Source texts of formatted documents:
● ● ●

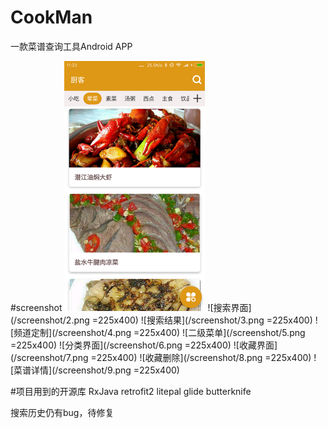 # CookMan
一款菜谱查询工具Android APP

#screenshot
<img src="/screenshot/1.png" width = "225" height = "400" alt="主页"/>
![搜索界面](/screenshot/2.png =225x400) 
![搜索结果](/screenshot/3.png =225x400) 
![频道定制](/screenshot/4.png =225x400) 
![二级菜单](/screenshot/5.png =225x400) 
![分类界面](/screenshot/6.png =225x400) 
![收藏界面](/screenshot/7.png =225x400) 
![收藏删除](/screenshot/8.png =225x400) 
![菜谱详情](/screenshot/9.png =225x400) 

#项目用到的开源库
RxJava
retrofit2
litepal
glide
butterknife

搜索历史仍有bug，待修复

● ● ●

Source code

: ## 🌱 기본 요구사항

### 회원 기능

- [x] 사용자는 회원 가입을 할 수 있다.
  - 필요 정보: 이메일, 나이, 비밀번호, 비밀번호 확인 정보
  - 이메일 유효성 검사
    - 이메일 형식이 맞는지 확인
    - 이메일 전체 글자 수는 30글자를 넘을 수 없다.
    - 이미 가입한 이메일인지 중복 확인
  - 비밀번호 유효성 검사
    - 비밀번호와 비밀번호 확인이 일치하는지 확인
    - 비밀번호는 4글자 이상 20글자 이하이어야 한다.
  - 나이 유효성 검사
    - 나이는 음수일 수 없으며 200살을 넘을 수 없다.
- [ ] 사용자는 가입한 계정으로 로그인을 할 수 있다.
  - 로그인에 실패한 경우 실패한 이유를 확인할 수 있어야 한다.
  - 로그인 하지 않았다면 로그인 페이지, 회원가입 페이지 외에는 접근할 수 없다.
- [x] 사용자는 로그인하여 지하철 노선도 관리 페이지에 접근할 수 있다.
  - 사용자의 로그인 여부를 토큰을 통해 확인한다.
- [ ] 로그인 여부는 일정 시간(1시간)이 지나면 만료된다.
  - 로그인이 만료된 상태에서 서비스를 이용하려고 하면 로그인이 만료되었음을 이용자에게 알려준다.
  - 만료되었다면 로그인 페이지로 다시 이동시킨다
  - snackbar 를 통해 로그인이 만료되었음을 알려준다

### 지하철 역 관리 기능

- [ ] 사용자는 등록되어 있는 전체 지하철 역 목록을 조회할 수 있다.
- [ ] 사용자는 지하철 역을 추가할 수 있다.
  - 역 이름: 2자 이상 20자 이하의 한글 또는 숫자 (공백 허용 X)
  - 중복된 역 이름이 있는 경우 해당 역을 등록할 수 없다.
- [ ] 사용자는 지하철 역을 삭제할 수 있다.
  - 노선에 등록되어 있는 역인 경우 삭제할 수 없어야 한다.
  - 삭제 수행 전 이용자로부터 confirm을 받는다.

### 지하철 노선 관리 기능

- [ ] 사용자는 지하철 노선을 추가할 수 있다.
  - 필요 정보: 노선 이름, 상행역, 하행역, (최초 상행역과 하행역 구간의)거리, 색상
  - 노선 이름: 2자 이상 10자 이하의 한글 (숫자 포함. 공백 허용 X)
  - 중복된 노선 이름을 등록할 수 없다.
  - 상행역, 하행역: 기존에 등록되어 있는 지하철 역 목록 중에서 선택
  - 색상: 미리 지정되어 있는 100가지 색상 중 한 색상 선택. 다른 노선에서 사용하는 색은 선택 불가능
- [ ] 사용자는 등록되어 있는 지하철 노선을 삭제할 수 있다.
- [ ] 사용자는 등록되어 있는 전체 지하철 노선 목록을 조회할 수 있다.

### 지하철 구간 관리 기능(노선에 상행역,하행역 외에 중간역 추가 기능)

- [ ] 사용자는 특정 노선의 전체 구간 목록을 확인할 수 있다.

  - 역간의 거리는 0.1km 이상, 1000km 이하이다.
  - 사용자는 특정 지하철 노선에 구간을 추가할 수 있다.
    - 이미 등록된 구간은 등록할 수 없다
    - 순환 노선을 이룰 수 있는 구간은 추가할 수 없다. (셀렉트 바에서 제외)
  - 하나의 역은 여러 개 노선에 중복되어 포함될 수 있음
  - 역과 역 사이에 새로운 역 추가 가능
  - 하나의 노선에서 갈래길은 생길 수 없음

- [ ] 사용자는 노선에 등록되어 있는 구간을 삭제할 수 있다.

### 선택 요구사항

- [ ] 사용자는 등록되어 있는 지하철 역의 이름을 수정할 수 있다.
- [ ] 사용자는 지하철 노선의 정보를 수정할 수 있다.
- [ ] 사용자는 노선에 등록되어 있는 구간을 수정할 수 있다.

● ● ●

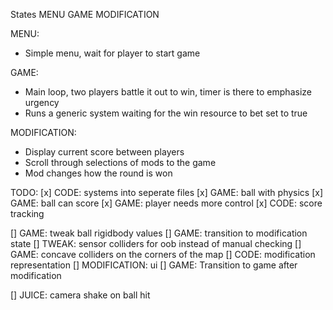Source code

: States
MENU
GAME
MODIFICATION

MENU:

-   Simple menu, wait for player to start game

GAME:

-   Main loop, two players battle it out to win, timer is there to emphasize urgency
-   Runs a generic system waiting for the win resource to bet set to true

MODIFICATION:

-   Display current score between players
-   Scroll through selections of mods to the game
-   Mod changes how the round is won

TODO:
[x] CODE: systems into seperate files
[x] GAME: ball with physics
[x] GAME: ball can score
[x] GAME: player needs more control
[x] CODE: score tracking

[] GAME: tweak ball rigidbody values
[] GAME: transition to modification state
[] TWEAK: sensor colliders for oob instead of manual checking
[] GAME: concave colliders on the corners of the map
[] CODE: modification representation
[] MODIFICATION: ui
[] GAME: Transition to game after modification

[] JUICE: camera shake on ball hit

● ● ●

Problem.
Reproduce only the lines from the one with "to emphasize urgency" to the one with "[x] CODE: score tracking", changing every "ball" to "puck" and leaving everything else untouched.

Answer area.
-   Main loop, two players battle it out to win, timer is there to emphasize urgency
-   Runs a generic system waiting for the win resource to bet set to true

MODIFICATION:

-   Display current score between players
-   Scroll through selections of mods to the game
-   Mod changes how the round is won

TODO:
[x] CODE: systems into seperate files
[x] GAME: puck with physics
[x] GAME: puck can score
[x] GAME: player needs more control
[x] CODE: score tracking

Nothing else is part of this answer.